### INPUT MATERIAL
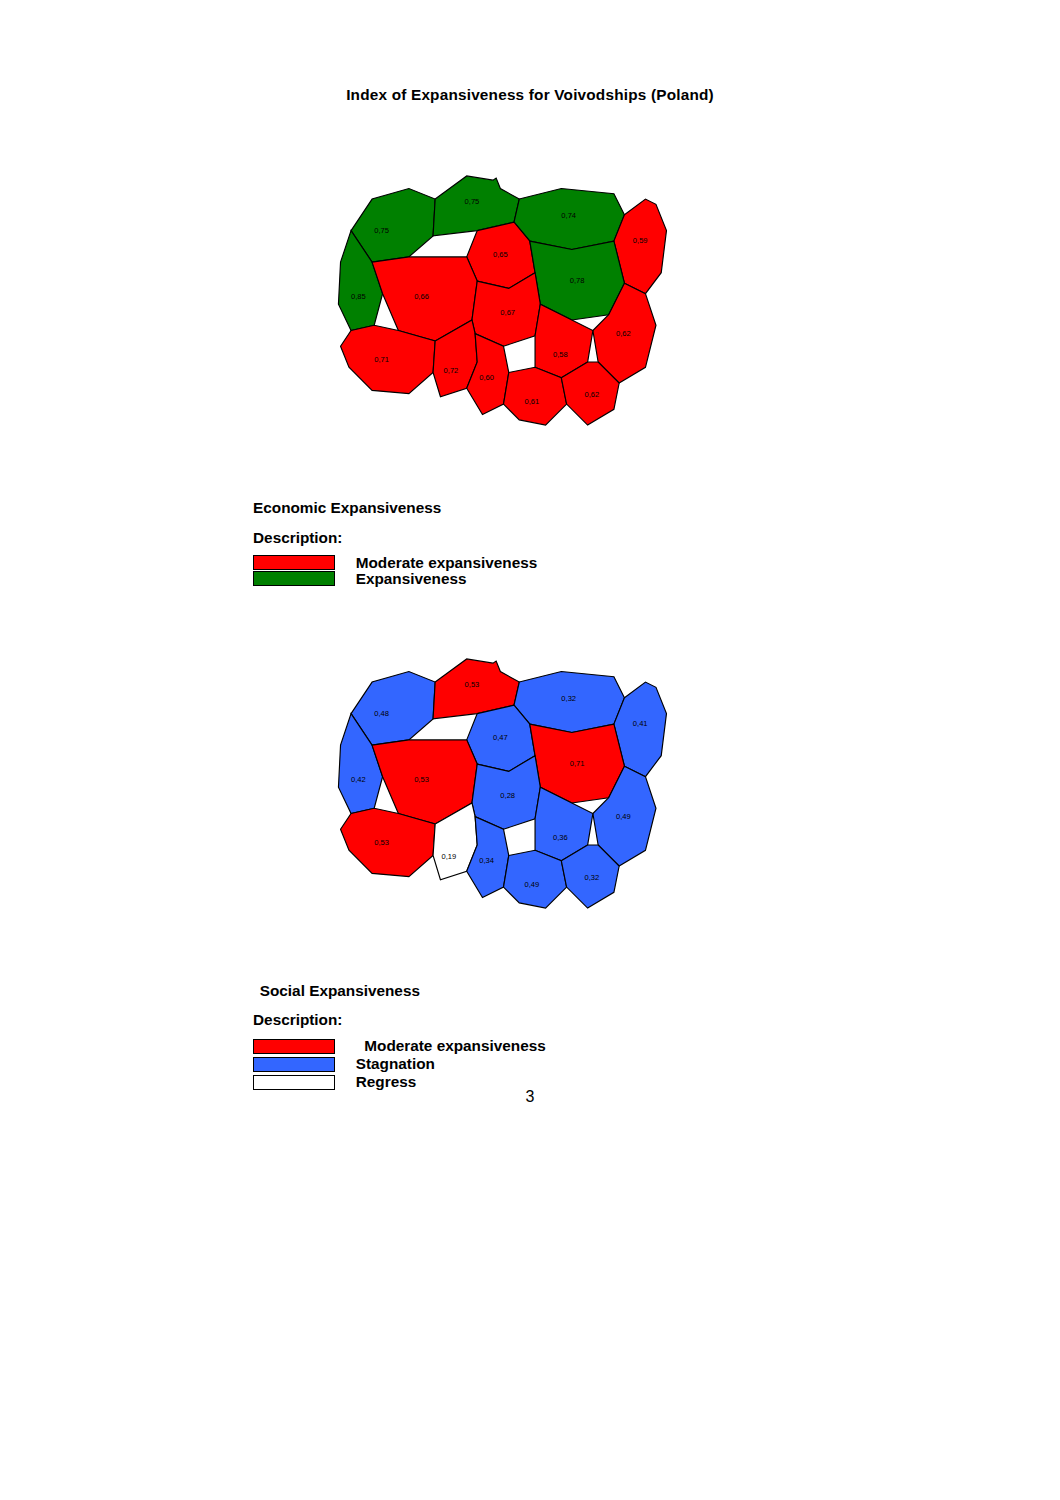Index of Expansiveness for Voivodships (Poland)
0,75 0,75 0,74 0,59 0,65 0,78 0,85 0,66 0,67 0,62 0,71 0,72 0,60 0,58 0,61 0,62
Economic Expansiveness
Description:
| | Moderate expansiveness |
| | Expansiveness |
0,48 0,53 0,32 0,41 0,47 0,71 0,42 0,53 0,28 0,49 0,53 0,19 0,34 0,36 0,49 0,32
Social Expansiveness
Description:
| | Moderate expansiveness |
| | Stagnation |
| | Regress |
3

### TASK BRIEF
Without any pictures, return the entries exactly as given.

### THE COMPLETED TASK
Index of Expansiveness for Voivodships (Poland)
0,75 0,75 0,74 0,59 0,65 0,78 0,85 0,66 0,67 0,62 0,71 0,72 0,60 0,58 0,61 0,62
Economic Expansiveness
Description:
| | Moderate expansiveness |
| | Expansiveness |
0,48 0,53 0,32 0,41 0,47 0,71 0,42 0,53 0,28 0,49 0,53 0,19 0,34 0,36 0,49 0,32
Social Expansiveness
Description:
| | Moderate expansiveness |
| | Stagnation |
| | Regress |
3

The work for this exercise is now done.